In der Audiobotschaft rät Chouka der Szene, auf Demonstrationen zu verzichten, um Festnahmen zu vermeiden. Der Terrorist propagiert verdeckte Methoden wie in einem „Geheimdienstverfahren“ gegen einzelne Pro-NRW-Mitglieder und Journalisten. Zu möglichen Schutzmaßnahmen für die Bedrohten sagen die deutschen Behörden, wie in solchen Fällen üblich, nichts.

Nach Ansicht von Sicherheitsexperten neigen in der Bundesrepublik ungefähr 1500 Mitglieder der Szene zu Gewalt. Zum deutschen Salafistenspektrum insgesamt zählen mindestens 4000 Personen.
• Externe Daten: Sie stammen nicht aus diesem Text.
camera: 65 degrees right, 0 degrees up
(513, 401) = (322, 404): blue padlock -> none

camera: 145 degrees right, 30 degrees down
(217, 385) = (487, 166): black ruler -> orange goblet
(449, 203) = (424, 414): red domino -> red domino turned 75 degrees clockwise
Sie seien „zwar eine kleine Splittergruppe unter den muslimischen Gruppierungen, aber die am schnellsten wachsende“, schreibt Guido Steinberg, Islamismus- und Terrorismus-Experte der Berliner Stiftung für Wissenschaft und Politik, in einer aktuellen Studie.

Die deutschen Salafisten „sind vor allem zum Problem geworden, weil alle aus der Bundesrepublik kommenden Dschihadisten, die sich in den letzten Jahren terroristischen Organisationen wie Al Qaida angeschlossen haben, salafistische Moscheen besuchten und/oder entsprechenden Gruppen angehörten“. Als lokale Schwerpunkte salafistischer Aktivitäten nennt Steinberg Berlin, Hamburg, Frankfurt und Bonn.